* Problem to solve
Reproduce the text read from each page in the material below, line for line and unchanged, and leave the pictures out of your answer.

* Dataset excerpts
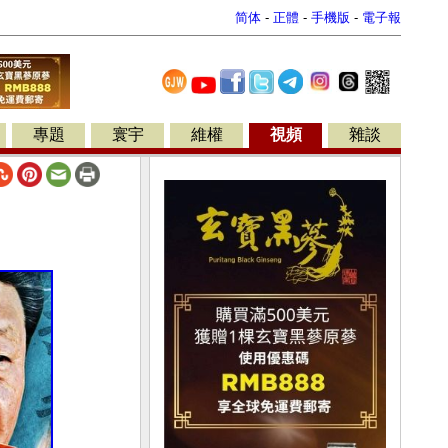
简体
-
正體
-
手機版
-
電子報
專題
寰宇
維權
視頻
雜談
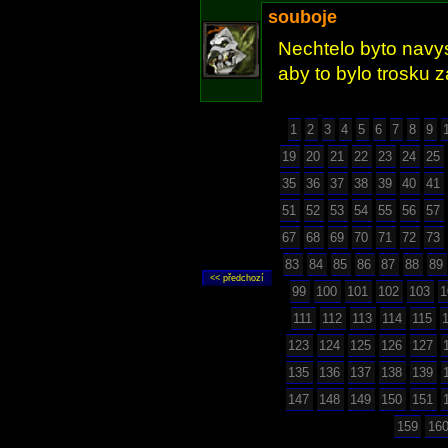
souboje
Nechtelo byto navys
aby to bylo trosku za
1
2
3
4
5
6
7
8
9
19
20
21
22
23
24
25
35
36
37
38
39
40
41
51
52
53
54
55
56
57
67
68
69
70
71
72
73
83
84
85
86
87
88
89
99
100
101
102
103
1
111
112
113
114
115
123
124
125
126
127
135
136
137
138
139
147
148
149
150
151
159
16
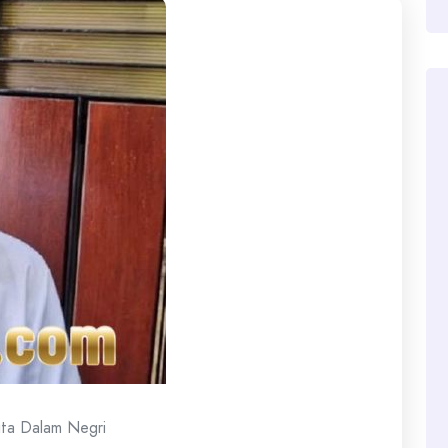
ita Dalam Negri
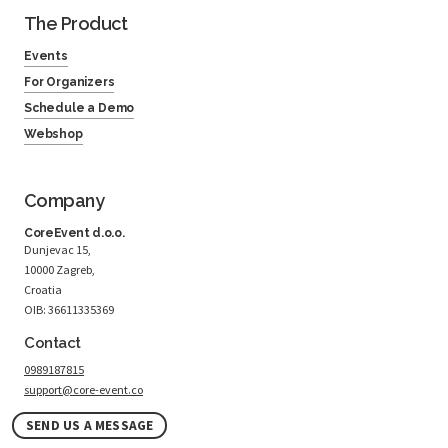
The Product
Events
For Organizers
Schedule a Demo
Webshop
Company
CoreEvent d.o.o.
Dunjevac 15,
10000 Zagreb,
Croatia
OIB: 36611335369
Contact
0989187815
support@core-event.co
SEND US A MESSAGE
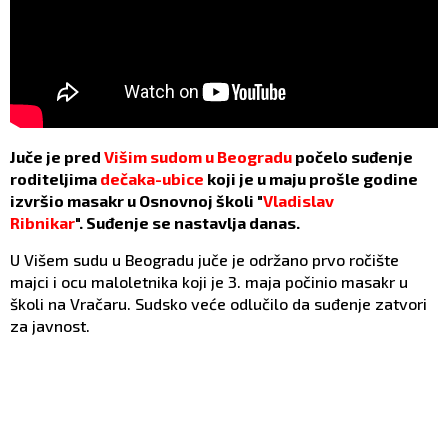
Juče je pred
Višim sudom u Beogradu
počelo suđenje
roditeljima
dečaka-ubice
koji je u maju prošle godine
izvršio masakr u Osnovnoj školi "
Vladislav
Ribnikar
". Suđenje se nastavlja danas.
U Višem sudu u Beogradu juče je održano prvo ročište
majci i ocu maloletnika koji je 3. maja počinio masakr u
školi na Vračaru. Sudsko veće odlučilo da suđenje zatvori
za javnost.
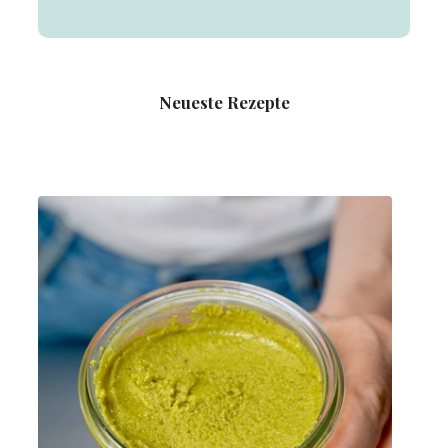
Neueste Rezepte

* Reply
简体
-
正體
-
手機版
-
電子報
專題
寰宇
維權
視頻
雜談
souboje
Nechtelo byto navys
aby to bylo trosku za
1
2
3
4
5
6
7
8
9
19
20
21
22
23
24
25
35
36
37
38
39
40
41
51
52
53
54
55
56
57
67
68
69
70
71
72
73
83
84
85
86
87
88
89
99
100
101
102
103
1
111
112
113
114
115
123
124
125
126
127
135
136
137
138
139
147
148
149
150
151
159
16
ita Dalam Negri
The Product
Events
For Organizers
Schedule a Demo
Webshop
Company
CoreEvent d.o.o.
Dunjevac 15,
10000 Zagreb,
Croatia
OIB: 36611335369
Contact
0989187815
support@core-event.co
SEND US A MESSAGE
Juče je pred
Višim sudom u Beogradu
počelo suđenje
roditeljima
dečaka-ubice
koji je u maju prošle godine
izvršio masakr u Osnovnoj školi "
Vladislav
Ribnikar
". Suđenje se nastavlja danas.
U Višem sudu u Beogradu juče je održano prvo ročište
majci i ocu maloletnika koji je 3. maja počinio masakr u
školi na Vračaru. Sudsko veće odlučilo da suđenje zatvori
za javnost.
Neueste Rezepte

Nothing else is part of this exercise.